A Portland Oregon group shared a recipe for compost soup on National Public Radio. Although thoroughly organic, it was however not your normal culinary delight,. You could call it ‘getting back to the earth’ in a big way, although dying could also be looked upon as a way of getting ‘back to the earth’ as well.
Ingredients are of vital importance in the mixture. Earthworm castings are a major component. For those laymen reading this castings is another term for ‘poop’. These need to be processed for 12 hours- remember, this is no cheap concoction we are making here. Next comes the bat and seagull guano. Again, for those laymen present, guano is yet another term for ‘poop’ (It is strange that Webster is willing to sacrifice so much dictionary space to literary varieties of the word ‘poop’).

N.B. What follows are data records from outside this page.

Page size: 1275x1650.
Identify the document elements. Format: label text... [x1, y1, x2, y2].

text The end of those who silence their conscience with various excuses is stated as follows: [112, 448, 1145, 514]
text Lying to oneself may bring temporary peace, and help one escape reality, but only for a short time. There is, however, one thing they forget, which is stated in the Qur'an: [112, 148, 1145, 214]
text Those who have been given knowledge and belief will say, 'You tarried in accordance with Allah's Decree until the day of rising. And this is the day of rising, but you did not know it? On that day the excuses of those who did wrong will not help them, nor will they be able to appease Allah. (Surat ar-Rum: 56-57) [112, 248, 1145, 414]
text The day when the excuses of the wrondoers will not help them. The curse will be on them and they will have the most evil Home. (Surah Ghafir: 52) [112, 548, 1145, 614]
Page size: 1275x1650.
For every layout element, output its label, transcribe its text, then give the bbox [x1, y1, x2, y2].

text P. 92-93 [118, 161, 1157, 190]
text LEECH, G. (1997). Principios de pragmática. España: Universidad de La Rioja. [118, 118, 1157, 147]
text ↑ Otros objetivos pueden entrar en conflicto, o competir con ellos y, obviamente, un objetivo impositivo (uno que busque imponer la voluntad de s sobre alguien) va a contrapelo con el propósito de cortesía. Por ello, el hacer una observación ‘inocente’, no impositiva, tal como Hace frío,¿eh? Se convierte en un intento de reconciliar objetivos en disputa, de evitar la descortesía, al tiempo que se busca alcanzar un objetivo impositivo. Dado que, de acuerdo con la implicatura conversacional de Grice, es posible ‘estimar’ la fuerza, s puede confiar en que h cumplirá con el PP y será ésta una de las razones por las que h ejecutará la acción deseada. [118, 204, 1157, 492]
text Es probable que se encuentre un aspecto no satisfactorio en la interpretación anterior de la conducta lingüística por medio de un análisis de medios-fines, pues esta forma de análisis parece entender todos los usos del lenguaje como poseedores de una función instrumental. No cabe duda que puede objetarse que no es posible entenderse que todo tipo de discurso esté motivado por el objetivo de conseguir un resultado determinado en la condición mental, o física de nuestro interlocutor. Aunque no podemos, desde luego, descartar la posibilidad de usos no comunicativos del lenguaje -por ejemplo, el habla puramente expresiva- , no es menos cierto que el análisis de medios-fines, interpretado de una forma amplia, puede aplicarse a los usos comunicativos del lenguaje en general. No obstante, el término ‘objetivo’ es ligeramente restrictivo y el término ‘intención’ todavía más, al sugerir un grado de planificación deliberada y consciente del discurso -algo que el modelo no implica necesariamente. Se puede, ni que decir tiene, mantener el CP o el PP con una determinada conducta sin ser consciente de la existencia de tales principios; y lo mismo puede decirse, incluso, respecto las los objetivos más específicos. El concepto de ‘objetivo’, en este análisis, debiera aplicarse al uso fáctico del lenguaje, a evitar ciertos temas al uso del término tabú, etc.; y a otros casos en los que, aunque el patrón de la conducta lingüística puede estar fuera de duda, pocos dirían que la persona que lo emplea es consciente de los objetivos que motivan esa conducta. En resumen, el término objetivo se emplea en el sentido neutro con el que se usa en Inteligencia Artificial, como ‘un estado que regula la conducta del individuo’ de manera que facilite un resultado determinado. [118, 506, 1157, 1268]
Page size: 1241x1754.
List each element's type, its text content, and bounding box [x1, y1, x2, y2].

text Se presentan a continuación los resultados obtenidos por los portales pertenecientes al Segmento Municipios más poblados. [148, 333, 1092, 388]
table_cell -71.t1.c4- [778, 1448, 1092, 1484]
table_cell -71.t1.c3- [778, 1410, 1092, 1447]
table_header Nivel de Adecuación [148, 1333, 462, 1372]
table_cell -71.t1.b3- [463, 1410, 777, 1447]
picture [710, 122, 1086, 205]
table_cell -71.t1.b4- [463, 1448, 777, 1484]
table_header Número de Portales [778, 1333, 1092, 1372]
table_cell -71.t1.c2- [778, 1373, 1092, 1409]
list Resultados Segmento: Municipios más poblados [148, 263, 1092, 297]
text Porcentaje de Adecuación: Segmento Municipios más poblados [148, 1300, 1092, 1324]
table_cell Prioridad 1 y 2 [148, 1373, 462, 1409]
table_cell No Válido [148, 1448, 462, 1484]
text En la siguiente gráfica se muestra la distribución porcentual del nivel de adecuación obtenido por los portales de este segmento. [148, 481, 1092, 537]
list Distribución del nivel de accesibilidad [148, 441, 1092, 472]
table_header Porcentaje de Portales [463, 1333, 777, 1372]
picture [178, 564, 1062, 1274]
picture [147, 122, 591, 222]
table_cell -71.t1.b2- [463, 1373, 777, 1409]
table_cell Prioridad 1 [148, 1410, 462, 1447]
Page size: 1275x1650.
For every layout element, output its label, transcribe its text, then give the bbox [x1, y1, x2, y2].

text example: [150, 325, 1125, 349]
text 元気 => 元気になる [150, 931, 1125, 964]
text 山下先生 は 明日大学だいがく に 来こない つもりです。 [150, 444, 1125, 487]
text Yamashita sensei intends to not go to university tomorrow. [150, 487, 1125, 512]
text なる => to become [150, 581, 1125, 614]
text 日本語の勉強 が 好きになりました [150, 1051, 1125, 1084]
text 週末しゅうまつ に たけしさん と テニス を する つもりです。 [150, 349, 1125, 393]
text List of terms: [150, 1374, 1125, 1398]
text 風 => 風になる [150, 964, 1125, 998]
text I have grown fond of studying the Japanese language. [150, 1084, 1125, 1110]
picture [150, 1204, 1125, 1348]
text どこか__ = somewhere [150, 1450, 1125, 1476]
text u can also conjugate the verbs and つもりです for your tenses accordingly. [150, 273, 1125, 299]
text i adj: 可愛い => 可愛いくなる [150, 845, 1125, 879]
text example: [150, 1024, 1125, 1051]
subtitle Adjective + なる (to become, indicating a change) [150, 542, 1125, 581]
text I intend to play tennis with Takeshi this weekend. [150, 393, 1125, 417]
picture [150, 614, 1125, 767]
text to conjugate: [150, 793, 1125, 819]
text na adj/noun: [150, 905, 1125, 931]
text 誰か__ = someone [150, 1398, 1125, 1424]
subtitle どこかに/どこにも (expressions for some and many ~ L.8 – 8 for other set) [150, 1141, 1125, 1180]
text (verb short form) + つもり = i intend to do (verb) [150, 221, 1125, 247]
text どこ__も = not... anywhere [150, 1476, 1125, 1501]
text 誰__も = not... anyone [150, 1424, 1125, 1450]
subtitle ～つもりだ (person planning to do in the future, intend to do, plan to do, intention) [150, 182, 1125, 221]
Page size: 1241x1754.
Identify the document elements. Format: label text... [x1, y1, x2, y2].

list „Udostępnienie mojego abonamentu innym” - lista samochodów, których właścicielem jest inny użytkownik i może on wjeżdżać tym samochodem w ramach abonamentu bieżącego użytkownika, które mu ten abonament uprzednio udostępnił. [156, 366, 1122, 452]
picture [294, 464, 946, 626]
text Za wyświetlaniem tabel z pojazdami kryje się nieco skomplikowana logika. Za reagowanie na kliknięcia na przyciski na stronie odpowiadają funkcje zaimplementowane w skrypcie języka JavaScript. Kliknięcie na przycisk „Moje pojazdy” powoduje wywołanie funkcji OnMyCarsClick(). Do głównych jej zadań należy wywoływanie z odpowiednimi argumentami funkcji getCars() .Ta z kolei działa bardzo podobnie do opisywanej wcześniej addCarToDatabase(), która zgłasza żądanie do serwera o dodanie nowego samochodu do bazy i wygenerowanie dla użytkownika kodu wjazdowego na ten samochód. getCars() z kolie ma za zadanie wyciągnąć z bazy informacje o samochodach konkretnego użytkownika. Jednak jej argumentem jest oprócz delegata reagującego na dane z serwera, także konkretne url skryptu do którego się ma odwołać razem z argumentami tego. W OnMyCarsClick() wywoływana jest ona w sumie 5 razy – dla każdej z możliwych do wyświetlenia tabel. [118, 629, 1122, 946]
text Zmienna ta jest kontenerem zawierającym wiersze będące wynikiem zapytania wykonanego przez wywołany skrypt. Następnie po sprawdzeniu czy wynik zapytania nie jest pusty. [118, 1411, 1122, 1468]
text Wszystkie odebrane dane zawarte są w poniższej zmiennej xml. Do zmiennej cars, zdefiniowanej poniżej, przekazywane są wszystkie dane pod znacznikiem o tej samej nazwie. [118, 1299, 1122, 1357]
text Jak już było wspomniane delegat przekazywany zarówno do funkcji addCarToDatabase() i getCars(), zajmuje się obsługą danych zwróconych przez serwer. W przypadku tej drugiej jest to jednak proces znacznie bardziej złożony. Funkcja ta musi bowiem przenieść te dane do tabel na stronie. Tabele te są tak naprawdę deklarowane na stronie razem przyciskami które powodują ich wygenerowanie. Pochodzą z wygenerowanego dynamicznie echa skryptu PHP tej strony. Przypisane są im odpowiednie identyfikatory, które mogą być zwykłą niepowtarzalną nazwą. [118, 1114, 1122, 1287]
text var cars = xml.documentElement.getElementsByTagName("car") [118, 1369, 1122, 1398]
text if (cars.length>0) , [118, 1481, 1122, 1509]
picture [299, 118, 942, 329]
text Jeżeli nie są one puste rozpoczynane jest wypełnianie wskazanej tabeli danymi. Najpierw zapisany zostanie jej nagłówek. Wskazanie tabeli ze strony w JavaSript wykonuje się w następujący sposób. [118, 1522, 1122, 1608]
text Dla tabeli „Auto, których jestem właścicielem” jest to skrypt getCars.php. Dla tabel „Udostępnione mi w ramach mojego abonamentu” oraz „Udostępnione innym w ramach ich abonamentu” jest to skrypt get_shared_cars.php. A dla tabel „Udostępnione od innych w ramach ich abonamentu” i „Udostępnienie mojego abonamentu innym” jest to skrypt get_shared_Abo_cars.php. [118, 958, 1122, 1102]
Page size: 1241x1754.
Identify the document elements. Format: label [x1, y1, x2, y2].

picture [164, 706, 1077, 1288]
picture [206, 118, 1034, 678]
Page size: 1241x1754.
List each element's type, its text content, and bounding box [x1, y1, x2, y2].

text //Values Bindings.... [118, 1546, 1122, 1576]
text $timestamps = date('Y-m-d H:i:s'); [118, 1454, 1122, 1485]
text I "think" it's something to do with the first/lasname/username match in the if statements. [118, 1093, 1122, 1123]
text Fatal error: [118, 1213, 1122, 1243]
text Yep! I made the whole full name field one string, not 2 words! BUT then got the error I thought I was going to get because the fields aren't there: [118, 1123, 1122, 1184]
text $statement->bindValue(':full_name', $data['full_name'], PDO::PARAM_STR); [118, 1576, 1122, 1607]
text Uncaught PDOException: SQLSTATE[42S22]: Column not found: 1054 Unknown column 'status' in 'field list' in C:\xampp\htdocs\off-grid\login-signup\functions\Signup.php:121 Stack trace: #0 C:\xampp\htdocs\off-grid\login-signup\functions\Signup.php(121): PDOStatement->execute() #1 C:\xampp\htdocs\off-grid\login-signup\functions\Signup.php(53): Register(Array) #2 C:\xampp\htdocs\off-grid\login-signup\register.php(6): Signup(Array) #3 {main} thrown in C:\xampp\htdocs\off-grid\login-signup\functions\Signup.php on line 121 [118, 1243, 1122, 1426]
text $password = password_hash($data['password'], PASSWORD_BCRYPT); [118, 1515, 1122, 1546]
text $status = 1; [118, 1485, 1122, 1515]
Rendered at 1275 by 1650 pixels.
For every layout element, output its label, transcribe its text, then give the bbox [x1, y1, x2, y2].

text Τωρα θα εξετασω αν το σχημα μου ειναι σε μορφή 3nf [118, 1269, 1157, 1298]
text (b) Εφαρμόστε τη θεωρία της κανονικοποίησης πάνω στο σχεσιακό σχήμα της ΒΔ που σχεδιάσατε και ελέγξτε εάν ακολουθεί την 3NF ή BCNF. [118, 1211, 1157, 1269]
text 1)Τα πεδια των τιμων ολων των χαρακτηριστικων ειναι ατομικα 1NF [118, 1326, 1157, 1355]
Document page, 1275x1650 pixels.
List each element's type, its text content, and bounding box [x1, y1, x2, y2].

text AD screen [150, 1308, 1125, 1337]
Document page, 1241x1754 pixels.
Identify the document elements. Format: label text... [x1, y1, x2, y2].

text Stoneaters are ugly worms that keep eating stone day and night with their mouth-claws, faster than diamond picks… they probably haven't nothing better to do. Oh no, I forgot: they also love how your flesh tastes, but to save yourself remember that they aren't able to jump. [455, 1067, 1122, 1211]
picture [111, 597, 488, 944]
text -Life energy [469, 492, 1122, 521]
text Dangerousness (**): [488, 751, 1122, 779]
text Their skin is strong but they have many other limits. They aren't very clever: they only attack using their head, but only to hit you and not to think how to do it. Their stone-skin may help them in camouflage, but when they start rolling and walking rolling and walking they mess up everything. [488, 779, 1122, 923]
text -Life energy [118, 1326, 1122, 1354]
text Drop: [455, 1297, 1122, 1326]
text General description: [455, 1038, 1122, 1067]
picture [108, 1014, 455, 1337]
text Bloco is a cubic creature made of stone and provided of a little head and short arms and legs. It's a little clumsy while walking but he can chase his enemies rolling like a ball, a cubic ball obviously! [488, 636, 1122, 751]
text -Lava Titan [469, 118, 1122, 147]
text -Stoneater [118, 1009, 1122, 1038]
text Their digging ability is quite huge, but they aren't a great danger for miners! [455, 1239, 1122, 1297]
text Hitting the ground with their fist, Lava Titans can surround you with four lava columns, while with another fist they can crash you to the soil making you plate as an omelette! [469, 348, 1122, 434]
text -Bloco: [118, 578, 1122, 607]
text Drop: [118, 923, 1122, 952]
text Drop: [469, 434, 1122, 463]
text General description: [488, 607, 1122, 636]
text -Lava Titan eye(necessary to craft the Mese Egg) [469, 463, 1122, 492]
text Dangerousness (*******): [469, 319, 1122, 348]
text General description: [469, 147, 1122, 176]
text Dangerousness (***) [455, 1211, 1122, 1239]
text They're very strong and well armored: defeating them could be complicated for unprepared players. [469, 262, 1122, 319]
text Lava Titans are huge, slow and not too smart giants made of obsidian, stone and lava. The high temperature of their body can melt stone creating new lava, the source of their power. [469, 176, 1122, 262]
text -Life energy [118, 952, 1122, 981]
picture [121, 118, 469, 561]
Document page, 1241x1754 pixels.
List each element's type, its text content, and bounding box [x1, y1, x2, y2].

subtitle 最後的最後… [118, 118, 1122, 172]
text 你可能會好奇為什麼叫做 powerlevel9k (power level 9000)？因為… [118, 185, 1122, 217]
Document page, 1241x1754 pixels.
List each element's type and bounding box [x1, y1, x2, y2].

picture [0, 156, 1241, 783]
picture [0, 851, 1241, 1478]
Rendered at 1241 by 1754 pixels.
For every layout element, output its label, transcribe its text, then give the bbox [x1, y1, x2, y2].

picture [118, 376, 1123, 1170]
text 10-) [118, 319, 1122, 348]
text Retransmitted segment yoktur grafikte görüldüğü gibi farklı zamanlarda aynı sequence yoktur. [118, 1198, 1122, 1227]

Worm castings are a very difficult thing to obtain as it is difficult to know which end of the worm to wait for them to come out of. There are apparently talented experts in the field who are called in for this. Guano, a poop that is on a slightly higher evolutionary plane than castings, is actually a very valuable substance. In centuries past South American countries actually fought wars over islands slathered with gull guano (‘Gull Guano’ sounds like it would make a really cool name for one of those energy drinks that are so popular now). Guano is highly valued as a fertilizer. As oil is known as ‘black gold’ and ginseng is known as ‘green gold’ then is follows that guano could be known as ‘white gold with streaks of brown in it’. (If you wish to retch, now would be a good time. I will wait before continuing)….
The entire batch is carefully mixed and allowed to distill to a fine elixir.
Now it is ready.
At this point it is perhaps wise to inform you the reader that compost soup is actually a concoction intended as plant food. We do not wish to have our readers barfing all over this article that took such an effort to create. We also wish to inform that this is a patented mixture so if Monsanto has any ideas of getting their paws on it and genetically modifying it they can forget it.
One is reminded of other slightly offbeat creations that humans actually quaff such as birds nest soup which is made by boiling the nests of cliff swallows in China to extract the bird’s saliva from it (This article points out an amazing aspect of capitalism in that money can be made from both ends of a bird). Also there is chicken foots soup, coming as well from China where they believe in truly getting their moneys worth from every bird they have. This soup, as you can probably guess, is made from a unique part of the bird which, when deprived of could probably no longer muster up making much of anything else such as eggs so the farmer would well consider which product of the bird he wishes to harvest first.